Culto
El músico callejero que grabó con Los Prisioneros

El músico callejero que grabó con Los Prisioneros

Cristián Acosta tocó guitarra y cantó en el primer disco de Los Prisioneros con Alvaro Henríquez.

Cristián Acosta, más conocido en el restaurante Liguria de Manuel Montt y en los bares de la cuadra como el “Lennon”, dice que se sabe “casi todas” las canciones de Beatles. Y probablemente sólo ese dato sea suficiente para entender por qué Alvaro Henríquez, líder de Pettinellis y flamante músico invitado de Los Prisioneros, decidió invitarlo para que participara en el primer título de esta ilustre sociedad: las Raras Tocatas Nuevas publicadas en octubre de 2003.

Esa reciente colaboración fue la más notable recompensa para una ocurrencia que este músico callejero de 34 años, oriundo de Quinta Normal y número fijo en las terrazas del más conocido de los Liguria, tuvo en 1996 junto a su eterno socio musical Luis Marambio (“el Paul”), cuando su repertorio de “canciones protesta” no lograba entusiasmar a su improvisada audiencia en lugares como Paseo Ahumada y el Persa Bío Bío.

Acosta y Marambio se preguntaron qué canciones podrían gustarle a todo el mundo.

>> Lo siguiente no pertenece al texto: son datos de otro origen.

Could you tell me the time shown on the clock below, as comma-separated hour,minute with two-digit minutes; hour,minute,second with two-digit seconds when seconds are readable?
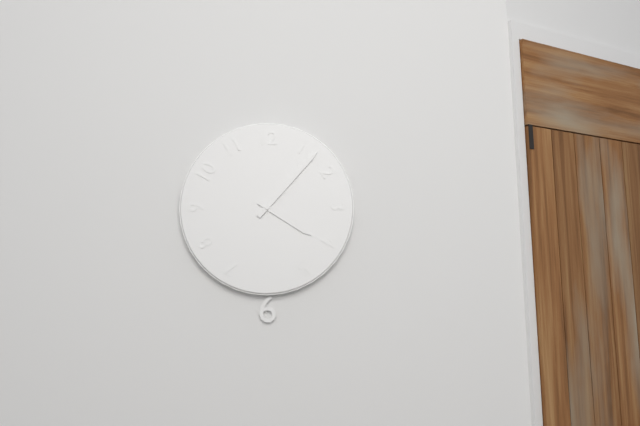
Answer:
4,07
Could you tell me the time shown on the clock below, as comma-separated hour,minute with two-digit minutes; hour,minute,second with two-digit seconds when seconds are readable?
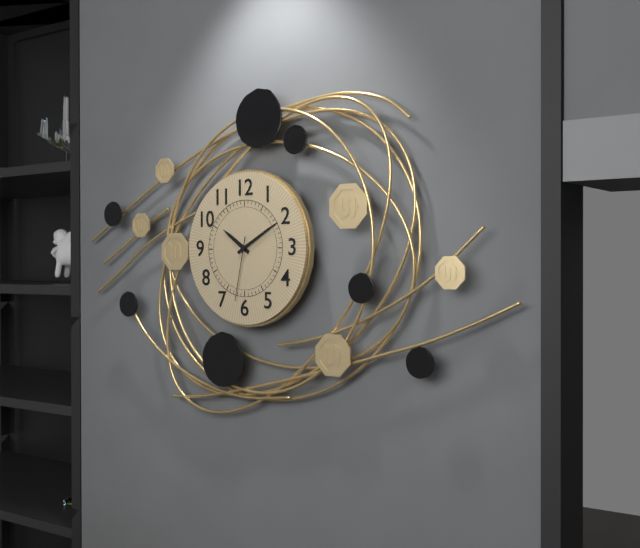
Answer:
10,10,32
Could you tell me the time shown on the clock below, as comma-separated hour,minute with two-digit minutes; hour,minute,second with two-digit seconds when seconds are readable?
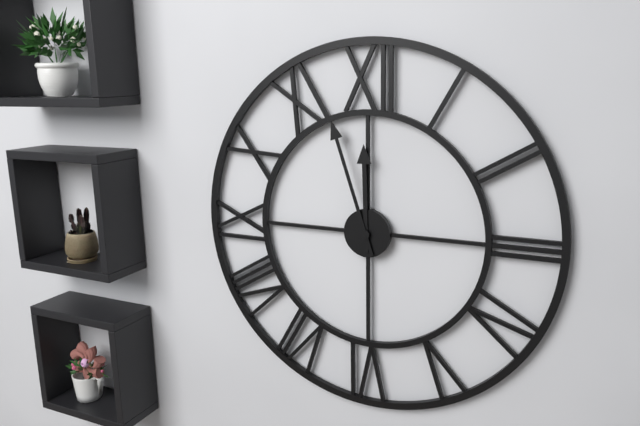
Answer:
11,57
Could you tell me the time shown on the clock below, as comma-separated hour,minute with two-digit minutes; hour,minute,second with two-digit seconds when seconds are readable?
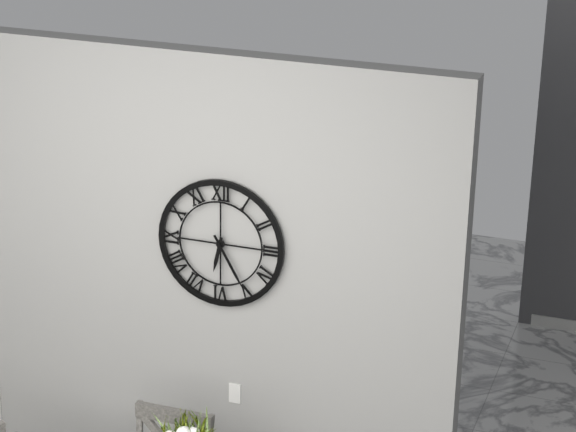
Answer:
6,25
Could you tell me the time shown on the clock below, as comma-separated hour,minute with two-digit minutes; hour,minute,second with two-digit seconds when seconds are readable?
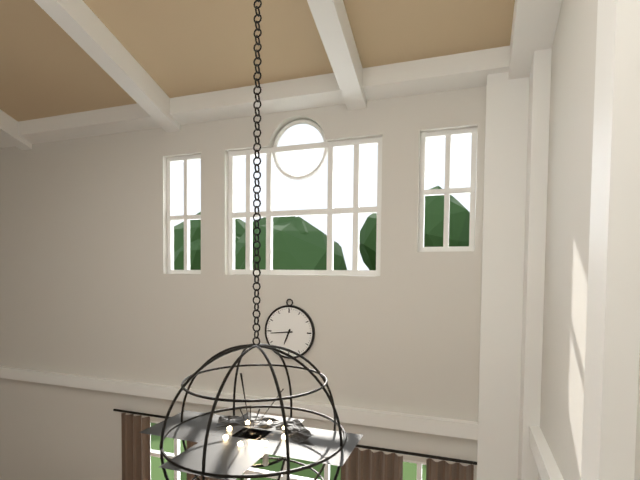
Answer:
6,44
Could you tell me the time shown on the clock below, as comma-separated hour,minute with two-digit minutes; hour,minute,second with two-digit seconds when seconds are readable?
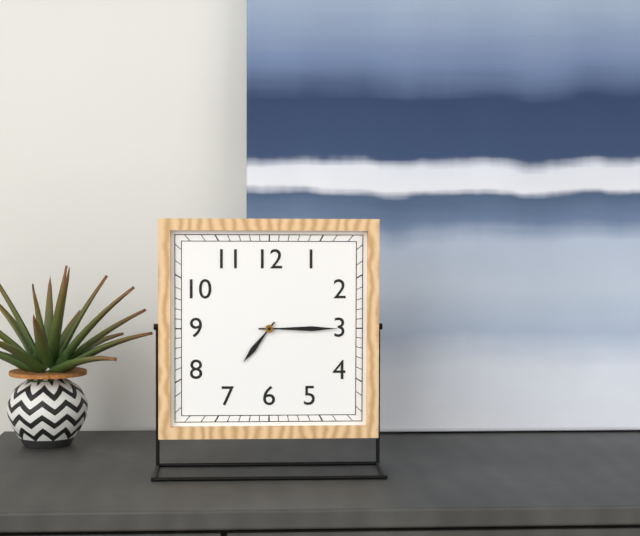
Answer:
7,15
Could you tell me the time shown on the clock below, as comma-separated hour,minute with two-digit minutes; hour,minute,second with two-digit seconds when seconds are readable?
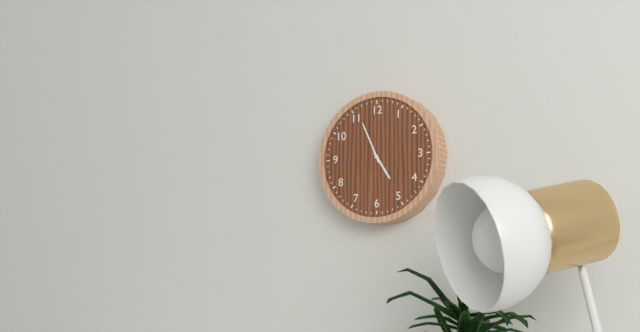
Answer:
4,56
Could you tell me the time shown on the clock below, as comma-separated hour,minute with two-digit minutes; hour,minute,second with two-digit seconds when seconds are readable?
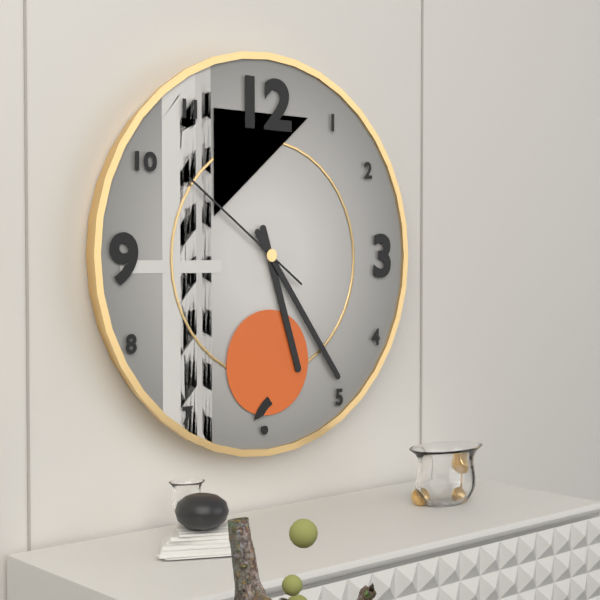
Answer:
5,24,51
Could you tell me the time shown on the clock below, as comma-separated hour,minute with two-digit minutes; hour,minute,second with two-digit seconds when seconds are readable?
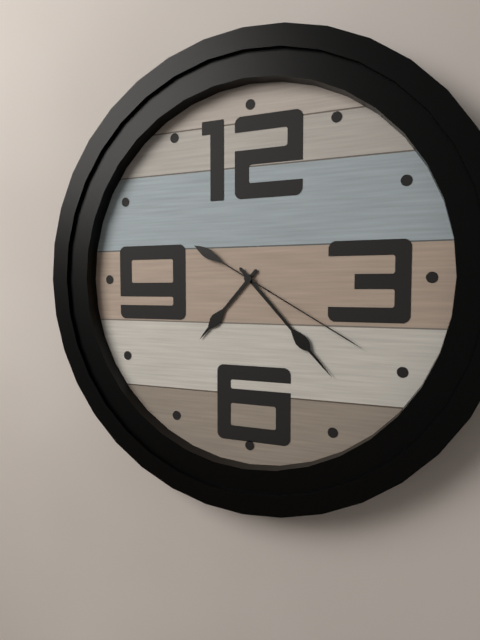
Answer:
7,23,20
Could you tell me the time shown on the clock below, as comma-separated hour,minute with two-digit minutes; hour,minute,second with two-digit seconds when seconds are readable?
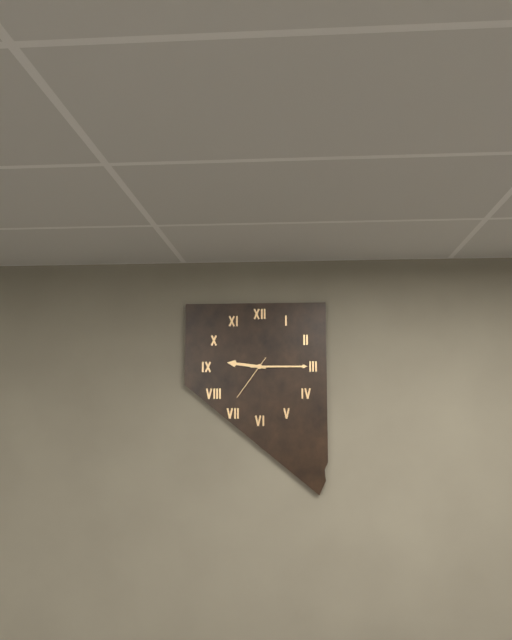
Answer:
9,15
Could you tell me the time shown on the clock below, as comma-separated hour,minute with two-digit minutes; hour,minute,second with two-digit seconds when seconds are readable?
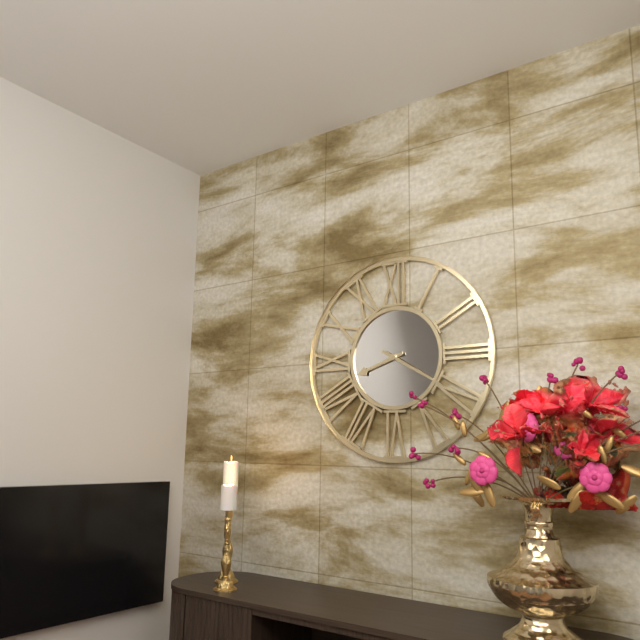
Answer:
8,20
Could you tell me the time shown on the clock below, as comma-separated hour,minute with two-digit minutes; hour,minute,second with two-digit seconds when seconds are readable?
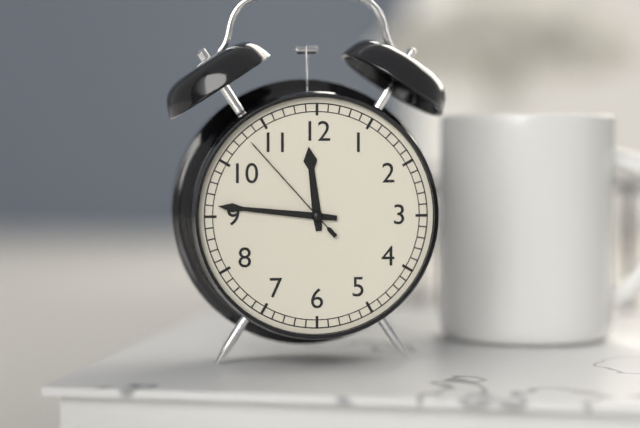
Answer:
11,46,53
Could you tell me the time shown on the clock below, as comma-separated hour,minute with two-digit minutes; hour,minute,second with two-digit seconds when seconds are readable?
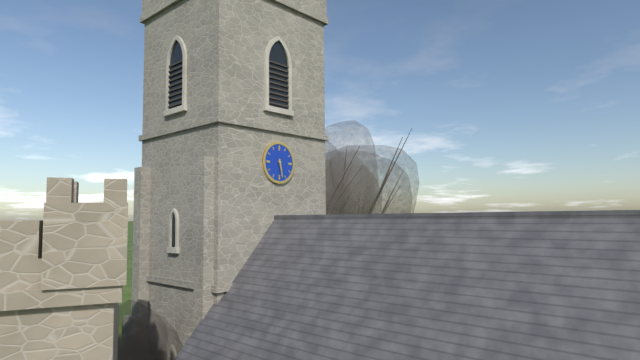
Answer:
5,28
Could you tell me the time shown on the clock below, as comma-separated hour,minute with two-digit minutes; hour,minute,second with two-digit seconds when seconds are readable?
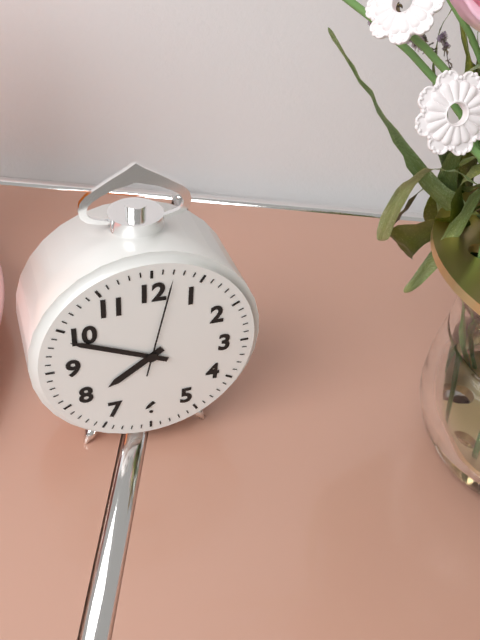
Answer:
7,49,02
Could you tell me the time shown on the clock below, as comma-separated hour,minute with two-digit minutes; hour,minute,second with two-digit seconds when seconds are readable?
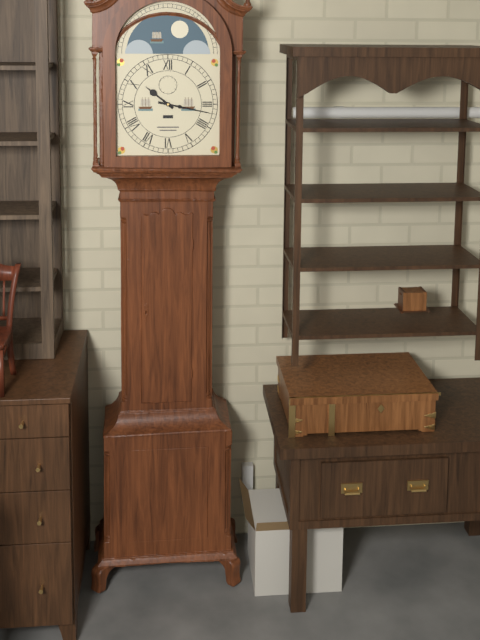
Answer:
10,17
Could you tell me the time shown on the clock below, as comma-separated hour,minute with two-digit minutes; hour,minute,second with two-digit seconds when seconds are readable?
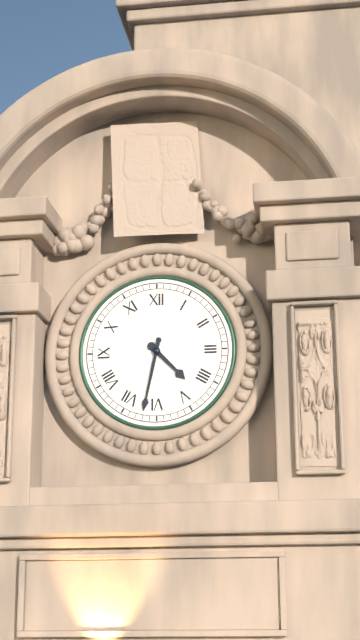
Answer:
4,32
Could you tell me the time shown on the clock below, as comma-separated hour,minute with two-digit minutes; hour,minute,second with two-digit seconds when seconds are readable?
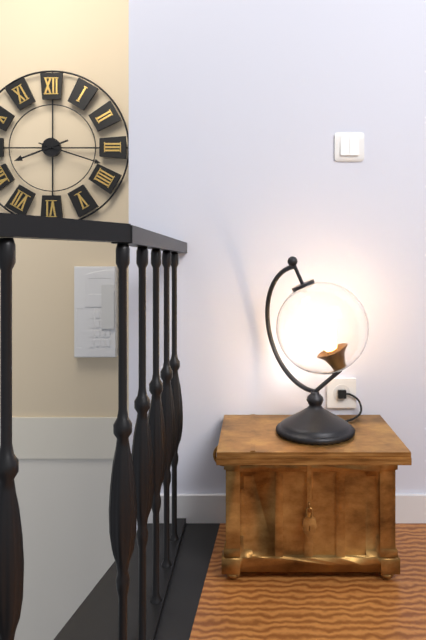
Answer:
8,18
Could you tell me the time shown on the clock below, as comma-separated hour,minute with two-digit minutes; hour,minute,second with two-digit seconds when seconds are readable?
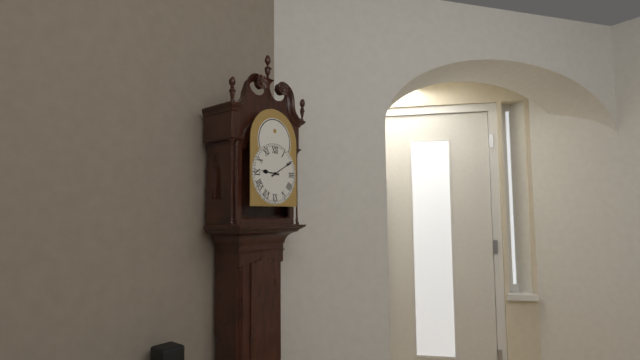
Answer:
9,10
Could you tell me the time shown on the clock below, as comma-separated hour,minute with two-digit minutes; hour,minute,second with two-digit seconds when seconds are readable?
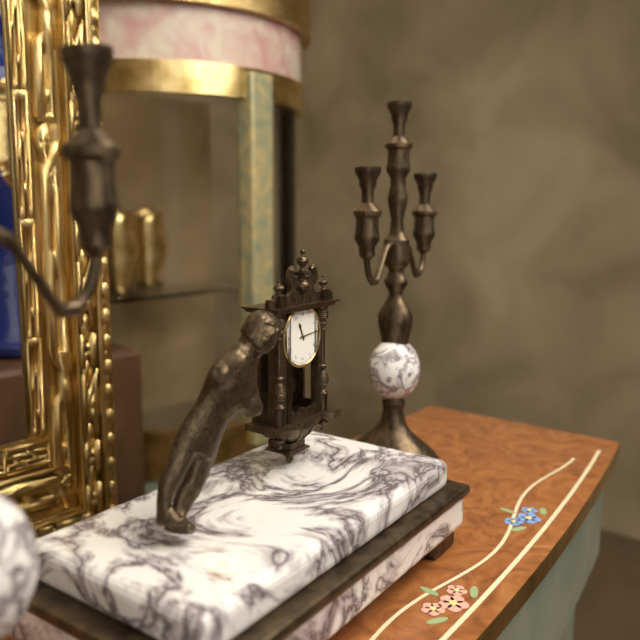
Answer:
11,14
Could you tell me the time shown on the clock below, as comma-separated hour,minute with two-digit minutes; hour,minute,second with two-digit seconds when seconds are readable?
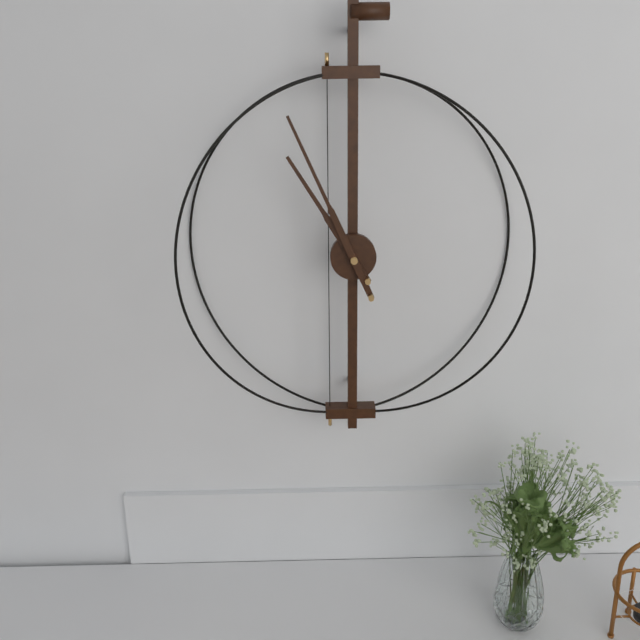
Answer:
10,56
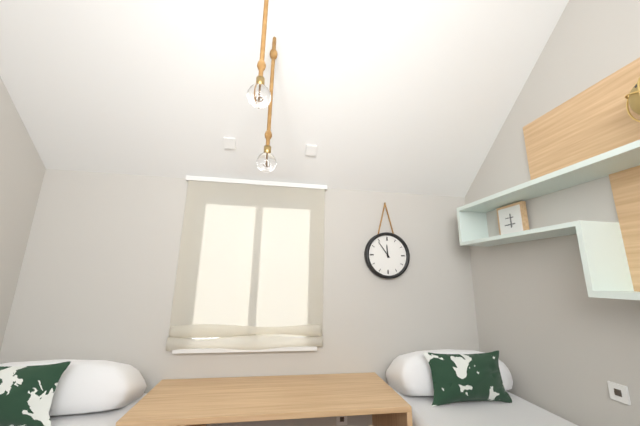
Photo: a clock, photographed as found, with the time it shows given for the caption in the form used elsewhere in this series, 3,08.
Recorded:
11,54
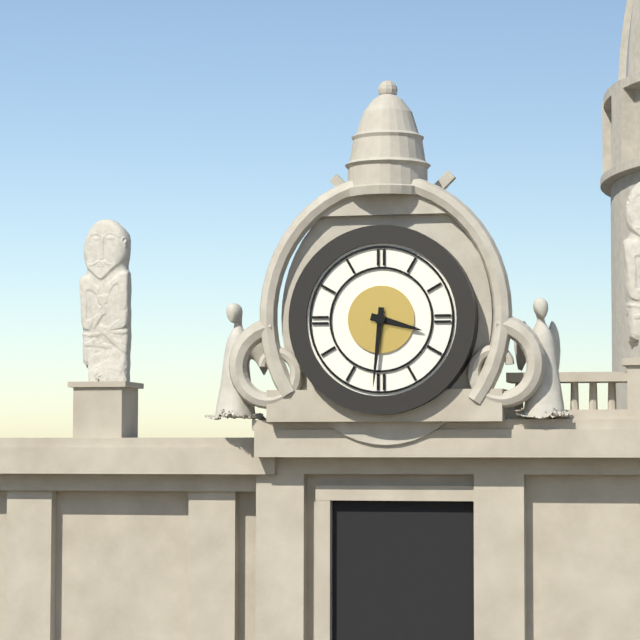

Y coincidieron en un lugar común: “las de los Beatles”. Desde ese momento bautizaron su sociedad como “El Sonido de Liverpool” que tiempo después, y por cortesía de Henríquez, terminó simplificada en “Los Pickles”. Así lograron “ascender”, como él describe, a “mejores” sitios como el mencionado bar donde Acosta finalmente conoció “al maestro de Los Tres” como llama al actual Pettinellis.

“Fue en abril del 2001”, precisa el melenudo músico sobre el día exacto en que conoció a Henríquez. Aunque lo mejor de todo es que en ese momento no tenía idea quién era este “tipo alto” que daba generosas propinas y que frecuentemente se acercaba para felicitarlo por sus interpretaciones de los cuatro de Liverpool. Dos meses después, y ya con “la película clara sobre quién era ‘el maestro’, El Sonido de Liverpool fue invitado a animar una celebración privada que organizaron los dueños del Liguria en Isla de Maipo donde, cuenta Acosta, “habían muchos futbolistas y músicos como Los Bunkers”. Allí compartió escenario por primera vez con el ex vocalista de Los Tres repasando -obviamente- el repertorio de los Fab Four.

Ya en ese tiempo Henríquez le prometió que algún día harían “algo” juntos. Y eso pasó hace menos de un mes cuando en el mismo Liguria el ex Los Tres lo invitó para “cantar temas de los ‘70”. Acosta no lo podía creer, porque la invitación venía “con sorpresa”: conocer a Jorge González, a quién sólo había visto en un show de Los Prisioneros en 1981.

Llegó a la cita (el 25 de septiembre en los estudios de Rock & Pop) con su guitarra y respondió a cada una de las peticiones de los consagrados.

“Se portó bien”, comenta un testigo de las grabaciones que él asumió con “absoluto profesional”. Cantó “My Sweet Lord”, de George Harrison -emitido por la emisora, pero no incluido en el disco- y tocó guitarra en “Alone Again (Naturally)”, de Gilbert O’Sullivan que sí llegó al set final.

González terminó encantado con el “amigo” de Henríquez: “Sabe hacer unos acordes dificilísimos”, comentó hace una semana a Rock & Pop mientras el responsable de la sesión, Alvaro Henríquez, aseguraba que “es uno de los músicos callejeros más dotados que conozco”.

Acosta se lo toma con calma. Tanto que mientras el viernes pasado cantaba en la calle frente a la Feria del Disco de Ahumada, ignoraba que adentro del local una fila de gente compraba el nuevo título de Los Prisioneros. El mismo donde este músico anónimo esbozó algo de su talento.


* Publicado en La Tercera el 26 de octubre de 2003.